++++ SUPPLIED MATERIAL ++++
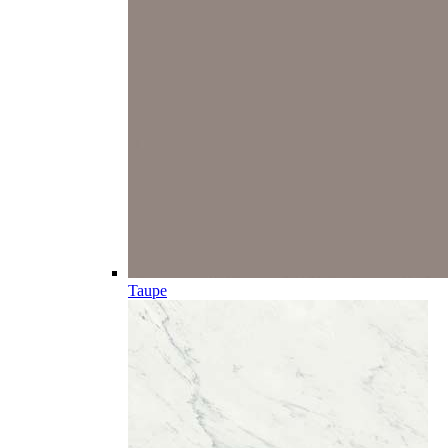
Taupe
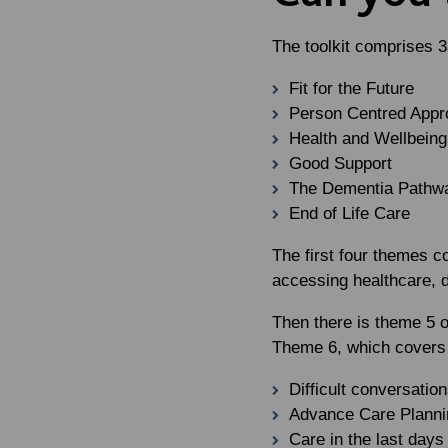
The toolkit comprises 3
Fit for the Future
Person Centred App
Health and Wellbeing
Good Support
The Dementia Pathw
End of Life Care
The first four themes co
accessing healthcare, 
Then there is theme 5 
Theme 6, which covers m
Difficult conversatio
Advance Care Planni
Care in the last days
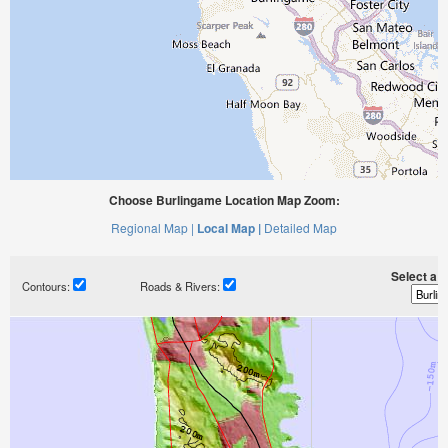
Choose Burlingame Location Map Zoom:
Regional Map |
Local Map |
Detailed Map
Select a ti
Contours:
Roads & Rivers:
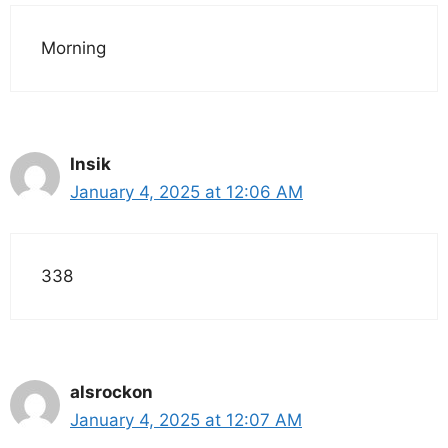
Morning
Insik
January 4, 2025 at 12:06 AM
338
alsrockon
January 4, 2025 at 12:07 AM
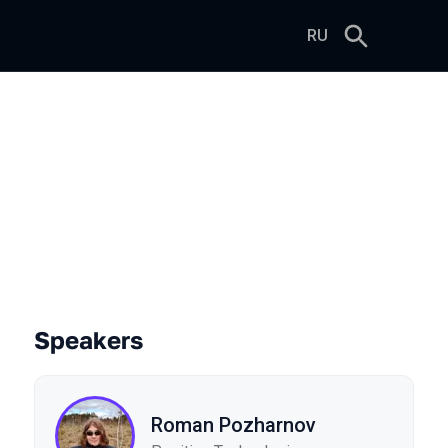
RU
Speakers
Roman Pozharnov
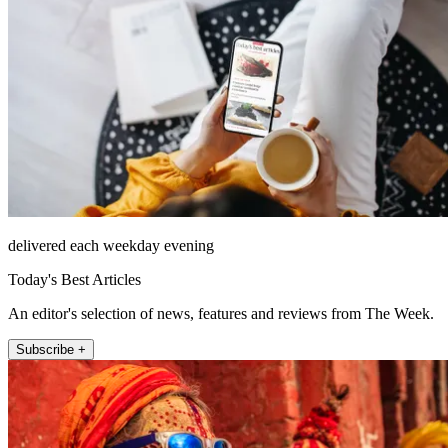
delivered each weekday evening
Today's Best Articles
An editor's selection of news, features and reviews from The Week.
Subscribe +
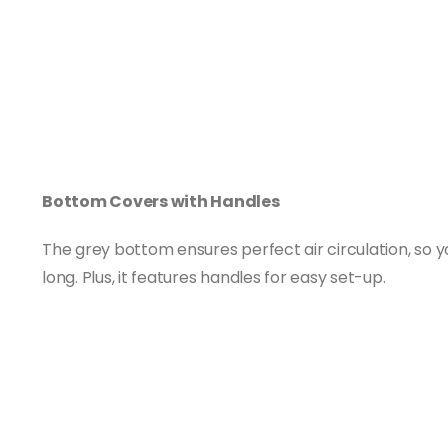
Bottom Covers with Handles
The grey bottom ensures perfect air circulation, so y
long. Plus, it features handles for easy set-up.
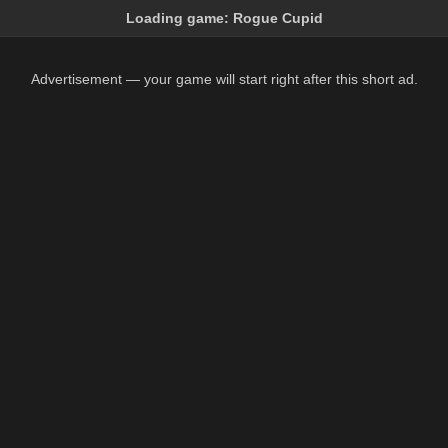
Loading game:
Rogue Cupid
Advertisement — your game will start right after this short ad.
++++
++++ SUPPLIED MATERIAL ++++
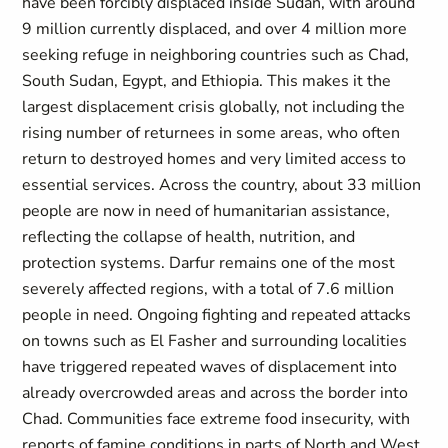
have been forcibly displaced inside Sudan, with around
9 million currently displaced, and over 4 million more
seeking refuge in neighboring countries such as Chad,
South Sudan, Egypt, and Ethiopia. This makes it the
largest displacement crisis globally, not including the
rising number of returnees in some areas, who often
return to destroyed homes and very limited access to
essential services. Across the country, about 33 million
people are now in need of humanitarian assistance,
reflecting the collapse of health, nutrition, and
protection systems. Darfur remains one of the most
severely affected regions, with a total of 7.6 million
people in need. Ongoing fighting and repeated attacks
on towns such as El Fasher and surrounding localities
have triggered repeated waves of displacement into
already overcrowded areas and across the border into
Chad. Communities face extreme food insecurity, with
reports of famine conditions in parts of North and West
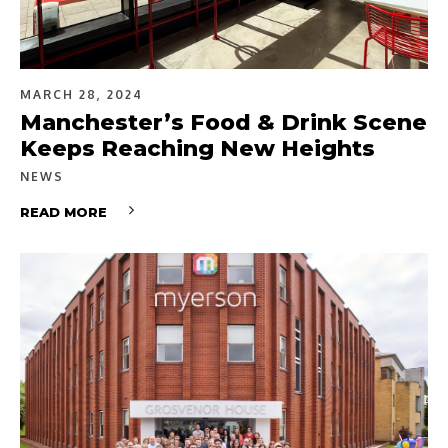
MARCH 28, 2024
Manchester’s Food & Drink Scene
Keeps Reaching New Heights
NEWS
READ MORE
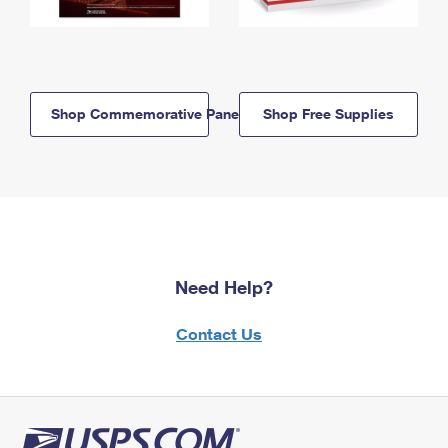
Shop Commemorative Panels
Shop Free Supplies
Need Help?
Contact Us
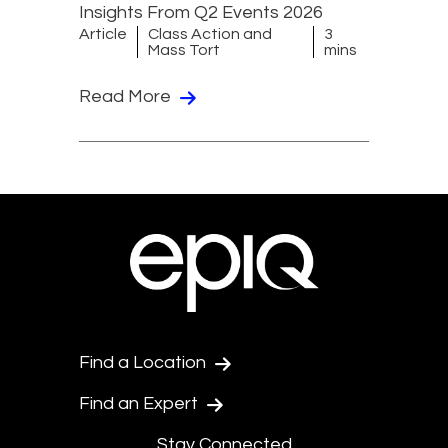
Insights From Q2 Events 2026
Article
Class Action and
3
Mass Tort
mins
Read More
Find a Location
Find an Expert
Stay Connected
++++
§ TASK TO COMPLETE: Print the lines of the material from the one holding "MARCH 28, 2024" through the one holding "Stay Connected", inclusive, keeping each line as it stands. Leave the pictures out of your answer.

§ RESULT FOR THIS TASK:
MARCH 28, 2024
Manchester’s Food & Drink Scene
Keeps Reaching New Heights
NEWS
READ MORE
Shop Commemorative Panels
Shop Free Supplies
Need Help?
Contact Us
Insights From Q2 Events 2026
Article
Class Action and
3
Mass Tort
mins
Read More
Find a Location
Find an Expert
Stay Connected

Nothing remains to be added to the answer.